Research shows that HSAs would bend the cost curve by giving consumers the incentive to shop smarter, which would save money over time and avoid the necessity of price controls. Of course, the AMA would not like this development unless we threw in malpractice reform. Then the trial lawyers get upset, so the reform must take their needs into account. Also, reform must also make sure incompetent (rather than unlucky) doctors are punished or it will never fly.

The way to reform malpractice is to have special juries with medical society participation hear these cases and empower these juries to discipline doctors, including license revocation. Compensatory damages would remain uncapped, however punitive damage caps must not be allowed to damage the due process rights of plaintiffs by allowing defendents to outspend them on legal talent. To keep the playing field level, the cap should be three times defendent legal fees or some set amount - whichever is higher. Awards would remain untaxable until all appeals are exhausted and are only taxable on money actually received - with compensatory payments remaining tax free. With a capped award, excessive award appeals will no longer be allowed and a bond against the judgment must be posted by the insurer during the appeals process.
Would insurers fight this? It depends upon the timing. At first, they might. Eventually, when their stock price starts to tank and the only way they can stay in business is to provide administrative services to the single payer plan, they will likely come around.

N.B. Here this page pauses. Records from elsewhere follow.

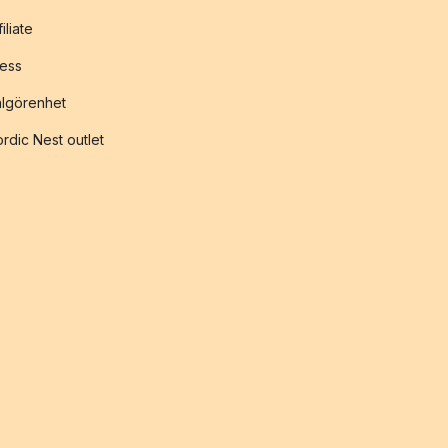
filiate
ess
lgörenhet
rdic Nest outlet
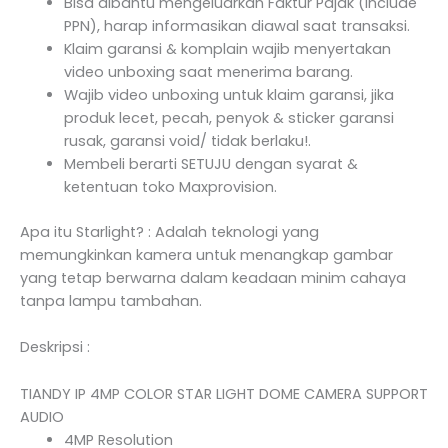
Bisa dibantu mengeluarkan Faktur Pajak (Include
PPN), harap informasikan diawal saat transaksi.
Klaim garansi & komplain wajib menyertakan
video unboxing saat menerima barang.
Wajib video unboxing untuk klaim garansi, jika
produk lecet, pecah, penyok & sticker garansi
rusak, garansi void/ tidak berlaku!.
Membeli berarti SETUJU dengan syarat &
ketentuan toko Maxprovision.
Apa itu Starlight? : Adalah teknologi yang
memungkinkan kamera untuk menangkap gambar
yang tetap berwarna dalam keadaan minim cahaya
tanpa lampu tambahan.
Deskripsi :
TIANDY IP 4MP COLOR STAR LIGHT DOME CAMERA SUPPORT
AUDIO
4MP Resolution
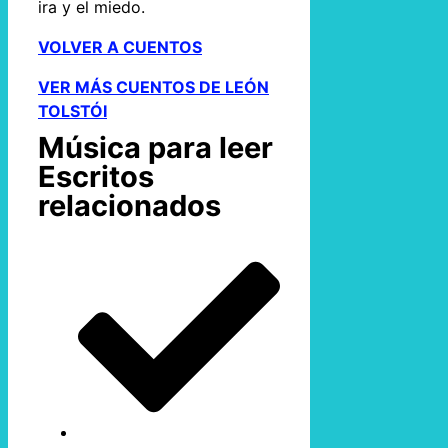
ira y el miedo.
VOLVER A CUENTOS
VER MÁS CUENTOS DE LEÓN
TOLSTÓI
Música para leer
Escritos
relacionados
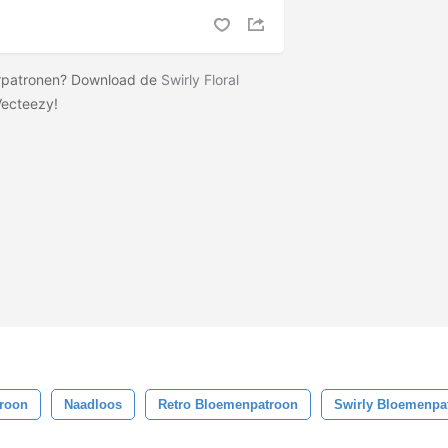
torpatronen? Download de
Swirly Floral
Vecteezy!
roon
Naadloos
Retro Bloemenpatroon
Swirly Bloemenpa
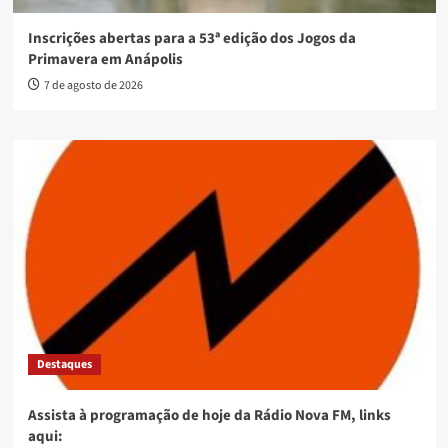
Inscrições abertas para a 53ª edição dos Jogos da
Primavera em Anápolis
7 de agosto de 2026
Destaques
Assista à programação de hoje da Rádio Nova FM, links
aqui:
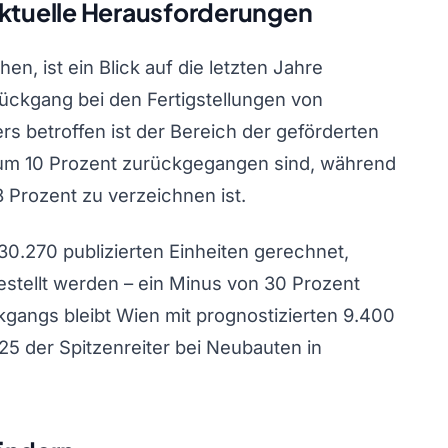
aktuelle Herausforderungen
en, ist ein Blick auf die letzten Jahre
 Rückgang bei den Fertigstellungen von
 betroffen ist der Bereich der geförderten
 um 10 Prozent zurückgegangen sind, während
Prozent zu verzeichnen ist.
30.270 publizierten Einheiten gerechnet,
estellt werden – ein Minus von 30 Prozent
gangs bleibt Wien mit prognostizierten 9.400
25 der Spitzenreiter bei Neubauten in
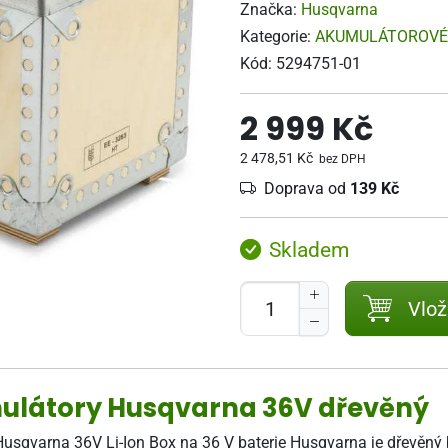
Značka:
Husqvarna
Kategorie:
AKUMULÁTOROVÉ
Kód:
5294751-01
2 999 Kč
2 478,51 Kč
bez DPH
Doprava od
139 Kč
Skladem
Vlož
mulátory Husqvarna 36V dřevěný
Husqvarna 36V Li-Ion Box na 36 V baterie Husqvarna je dřevěný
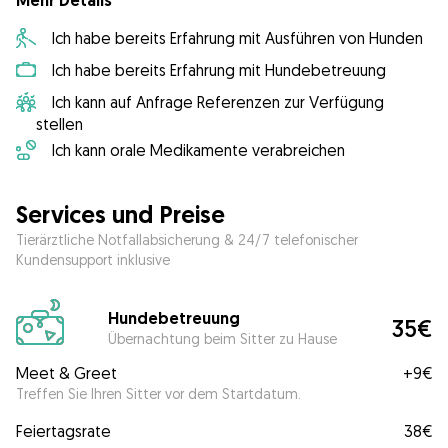
Mehr Details
Ich habe bereits Erfahrung mit Ausführen von Hunden
Ich habe bereits Erfahrung mit Hundebetreuung
Ich kann auf Anfrage Referenzen zur Verfügung
stellen
Ich kann orale Medikamente verabreichen
Services und Preise
Tierärztliche Notfallabsicherung & 24/7 telefonischer
Kundensupport inklusive
Hundebetreuung
35€
Übernachtung beim Sitter zu Hause
Meet & Greet
+
9€
Treffen Sie Ihren Sitter vor dem Startdatum.
Feiertagsrate
38€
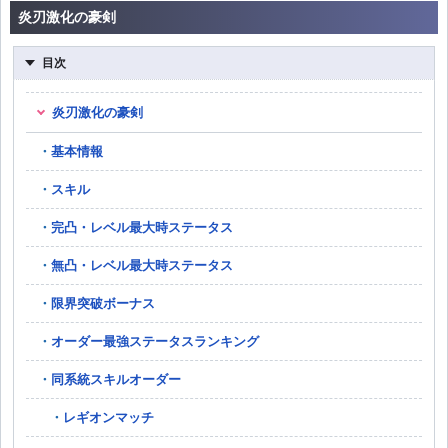
炎刃激化の豪剣
目次
炎刃激化の豪剣
基本情報
スキル
完凸・レベル最大時ステータス
無凸・レベル最大時ステータス
限界突破ボーナス
オーダー最強ステータスランキング
同系統スキルオーダー
レギオンマッチ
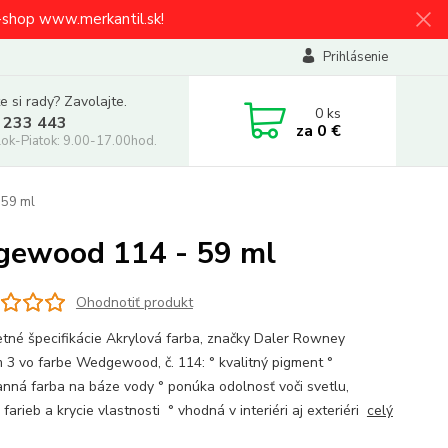
e-shop www.merkantil.sk!
Prihlásenie
e si rady? Zavolajte.
0
ks
 233 443
za
0 €
ok-Piatok: 9.00-17.00hod.
 59 ml
gewood 114 - 59 ml
Ohodnotiť produkt
tné špecifikácie Akrylová farba, značky Daler Rowney
 3 vo farbe Wedgewood, č. 114: ° kvalitný pigment °
anná farba na báze vody ° ponúka odolnosť voči svetlu,
 farieb a krycie vlastnosti ° vhodná v interiéri aj exteriéri
celý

I would offer one further loophole, throwing a bone to the die hard libertarians. Employers can opt out of single payer by prepaying hospital and specialist services at their employees' preferred hospital and by hiring their own doctors to treat employees and their families onsite. This would also take care of the cost curve and is similar to how we deliver health care to the military, veterans, Congress and the President. If retirees are allowed to keep the same coverage and long term care coverage is provided separately, this should also be deductible. Some tax for services to the poor would still have to be paid, however, so there won't be a total opt-out on the payroll tax.

Now that we have health care reform, there is no longer any advantage to the Republicans to avoid negotiation - of course, they may be too partisan to realize this and are so badly staffed with PR specialists that compromise proposals have to use small words - but that should wear off when they realize they've just made themselves look dangerous and foolish and that, if they really care about the cost curve, they have to play ball.

Why should the Democrats negotiate? Some of us still want single payer and believe that the for profit model can't work for much longer. Circumstances will prove us right in less than a decade, however there is no gaurantee of having sixty Senate votes when it finally does. Also, single payer alone only bends the cost curve through capping fees while the approach I have outlined is more likely to bend fees without price controls. Like it or not, we own the debt that we inherited from Dubya and bending the curve is likely the only way to avoid catastrophe.